Alternatives to ElastiCache:

  • Amazon CloudFront content delivery network (CDN)—this approach is used to cache web pages, image assets, videos, and other static data at the edge, as close to end users as possible
  • Amazon RDS Read Replicas—some database engines, such as MySQL, supportthe ability to attach asynchronous read replicas.
  • On-host caching—a simplistic approach to caching is to store data on each Amazon EC2 application instance, so that it's local to the server for fast lookup


When deciding between Memcached and Redis, here are a few questions to consider:
  • Is object caching your primary goal, for example to offload your database?

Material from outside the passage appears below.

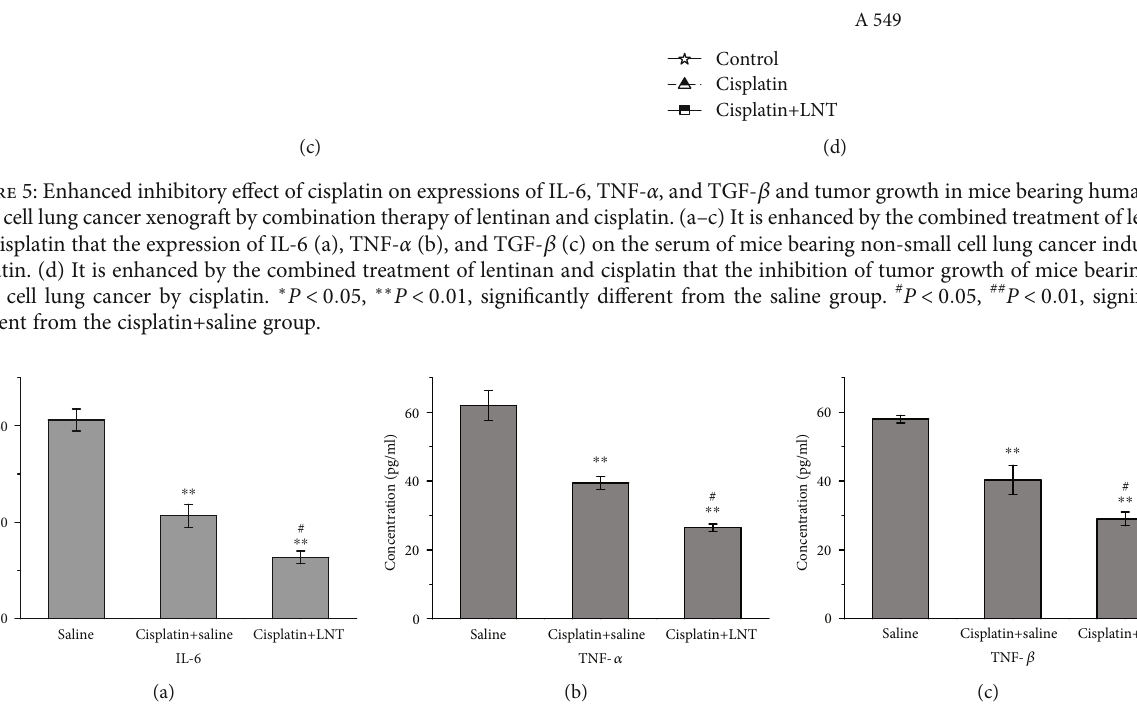
Figure 6: The expression of IL-6, TNF- α , and TGF- β on the tumor of tumor-bearing mice with non-small cell lung cancer. (a – c) The expression of IL-6 (a), TNF- α (b), and TGF- β (c) on the tumor cell suspension supernatant of tumor-bearing mice with non-small cell lung cancer after the combined treatment of lentinan and cisplatin. ∗ P < 0 : 05 , ∗∗ P < 0 : 01 , signi fi cantly di ff erent from the saline group. # P < 0 : 05 , ## P < 0 : 01 , signi fi cantly di ff erent from the cisplatin+saline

If so, use Memcached.
  • Are you interested in as simple a caching model as possible? If so, use Memcached.
  • Are you planning on running large cache nodes, and require multithreaded performance with utilization of multiple cores? If so, use Memcached.
  • Do you want the ability to scale your cache horizontally as you grow? If so, use Memcached.
  • Does your app need to atomically increment or decrement counters? If so, use either Redis or Memcached.
  • Are you looking for more advanced data types, such as lists, hashes, and sets? If so, use Redis.
  • Does sorting and ranking datasets in memory help you, such as with leaderboards? If so, use Redis.
  • Are publish and subscribe (pub/sub) capabilities of use to your application? If so, use Redis.
  • Is persistence of your key store important? If so, useRedis.
  • Do you want to run in multiple AWS Availability Zones (Multi-AZ) with failover? If so, use Redis.